Long list of suspicions
It’s eight years later, Wednesday July 12 to be exact. The man whom the judge once thought would no longer commit football violence is back in court. De Rijswijker would have participated in a long list of actions, with which the infamous Rotterdam Youth Core (RJK) made itself heard. Since January, the co-owner of a clothing line that is very popular among fanatical supporters has already been detained.
The graffiti at the home of alderman Robert Simons. Photo: MediaTV
Around the Conference League final in Tirana, the Feyenoord supporter is said to have held up one of the shocking banners, which threatened, among others, mayor Aboutaleb and the founder of the LGBTI + supporters club Roze Kameraden with death. He would also have threatened the latter by spraying slogans on his gym. He is also said to have set fire to that gym, as well as sprayed slogans on the home of Rotterdam alderman Robert Simons.
This Wednesday, during a preparatory session, the main focus will be on the riots on New Year’s Eve in ‘s-Gravendeel. According to the Public Prosecution Service, it is “clearly obvious that he was the driving force behind the plans to attack the police in a small village with a hundred men.” “That night I really felt fear for the first time in my career,” one of the officers told co-defendants earlier during a hearing.

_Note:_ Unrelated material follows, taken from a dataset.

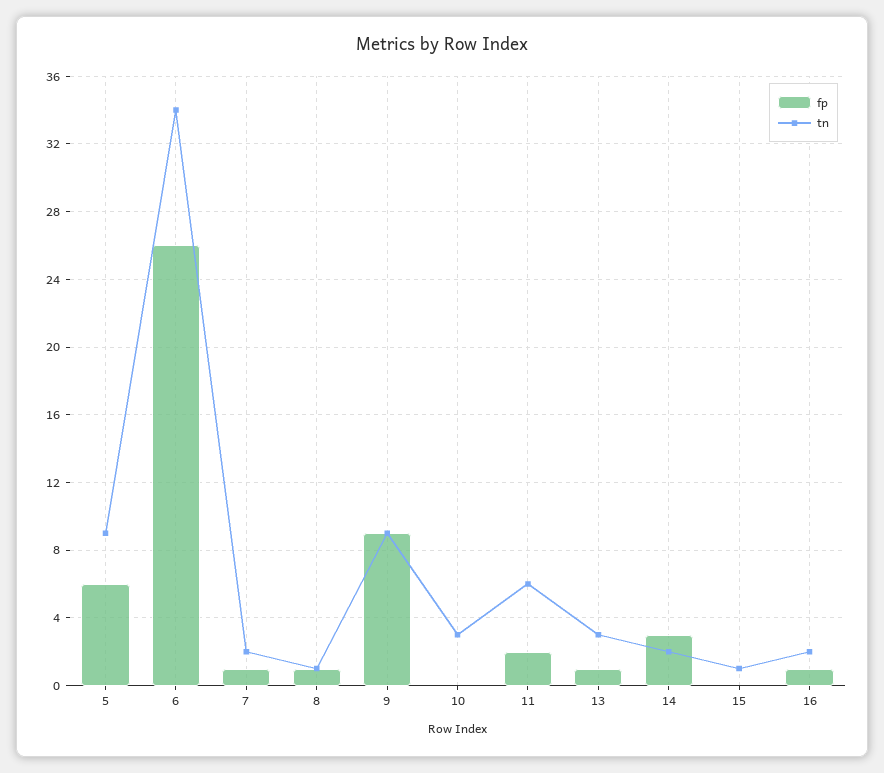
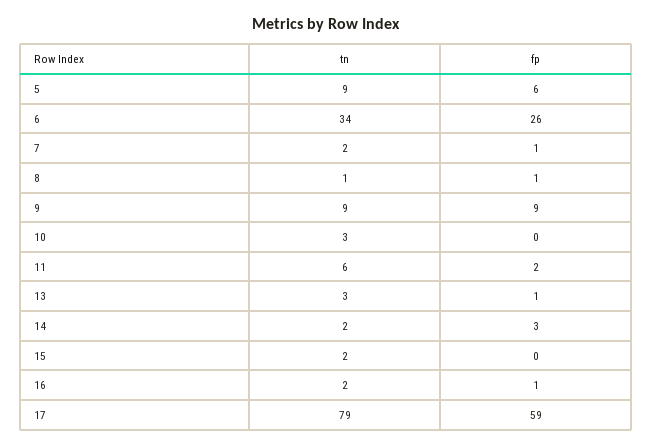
tn, 15: 1 -> 2
tn, 17: none -> 79
fp, 17: none -> 59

It was beautiful, it was cool, will be in the chat later
V. would have been active in the chat, in which the plans were made. In which a photo came along with illegal fireworks and homemade crow’s feet. Crow’s feet that were eventually thrown onto the road, leaving the police with nowhere to go. “We are ready,” it sounded in the chat before the turn of the year. Afterwards there is joy. It was beautiful, it was cool, will be in the chat later.

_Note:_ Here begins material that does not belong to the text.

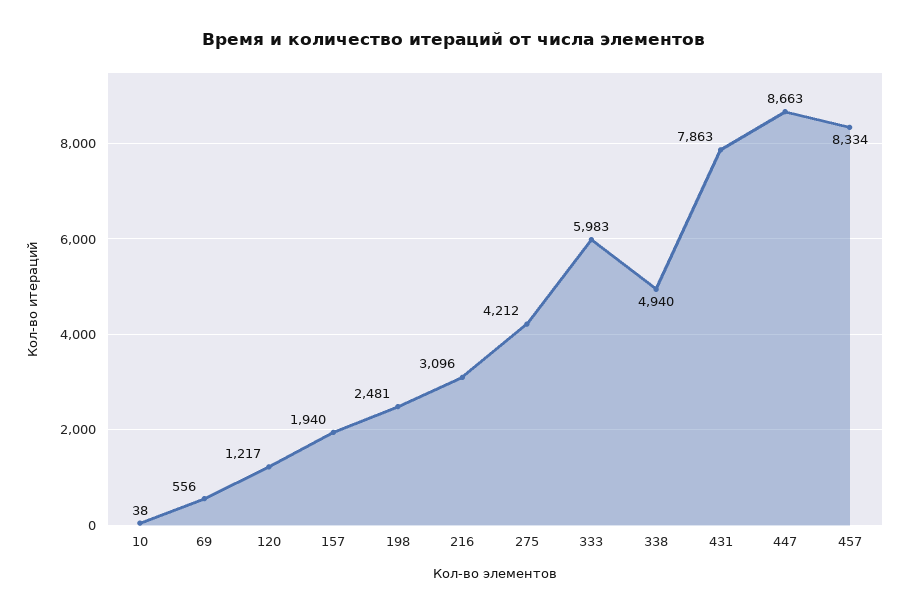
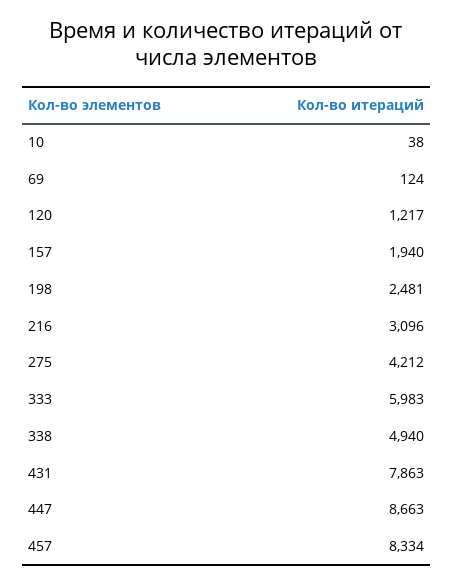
69: 556 -> 124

There is no evidence that V. threw fireworks at the officers himself. But he was there. “He does have some explaining to do,” says his lawyer Kim van de Wijngaart. But his role would not be nearly as big as the Public Prosecution Service thinks, she later stated when asked. Not even with the other suspicions against him.

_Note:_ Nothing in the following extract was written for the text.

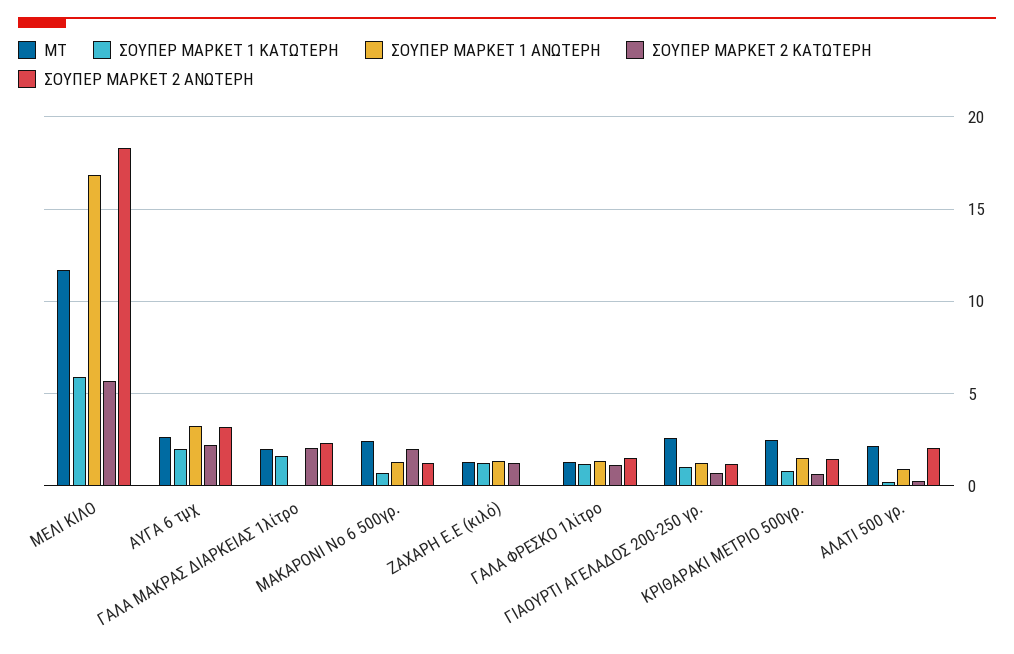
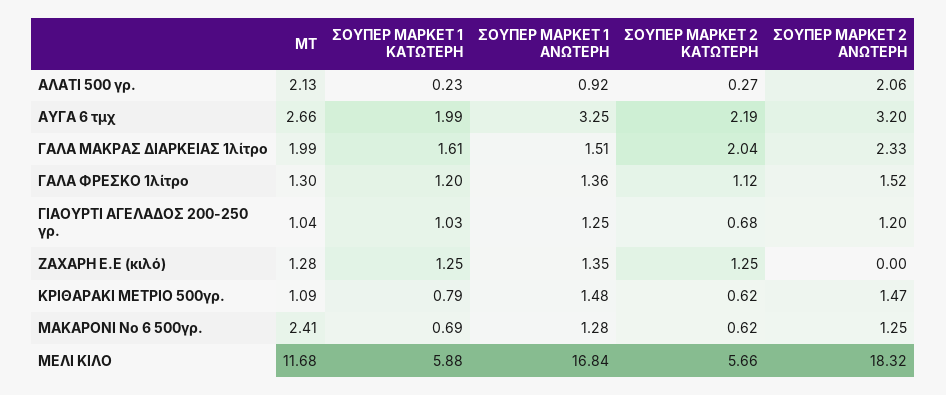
ΣΟΥΠΕΡ ΜΑΡΚΕΤ 1 ΑΝΩΤΕΡΗ, ΓΑΛΑ ΜΑΚΡΑΣ ΔΙΑΡΚΕΙΑΣ 1λίτρο: 0 -> 1.51
ΣΟΥΠΕΡ ΜΑΡΚΕΤ 2 ΚΑΤΩΤΕΡΗ, ΜΑΚΑΡΟΝΙ Νο 6 500γρ.: 2 -> 0.62
ΜΤ, ΓΙΑΟΥΡΤΙ ΑΓΕΛΑΔΟΣ 200-250 γρ.: 2.5 -> 1.04
ΜΤ, ΚΡΙΘΑΡΑΚΙ ΜΕΤΡΙΟ 500γρ.: 2.5 -> 1.09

V. wants to start with a clean slate after punishment
V. has thought a lot during the six months that he has been detained, as he reads a handwritten statement in court. He looks serious and seems guilty. “I understand that this behavior is absolutely unacceptable and will not be shown again in the future.” He wants to serve his sentence and then start with a clean slate, that is his wish.
He has already sought help in prison, he says. And will do so once he is released. “I am very sorry.” Also because his arrest has made his loved ones sad and causes a lot of tension. “I can imagine that the victims are facing the same problems.”
De Rijswijker will remain in custody until the hearing in October. Partly because of the fear of recurrence. “We are not yet convinced that you will no longer do such things,” says the judge.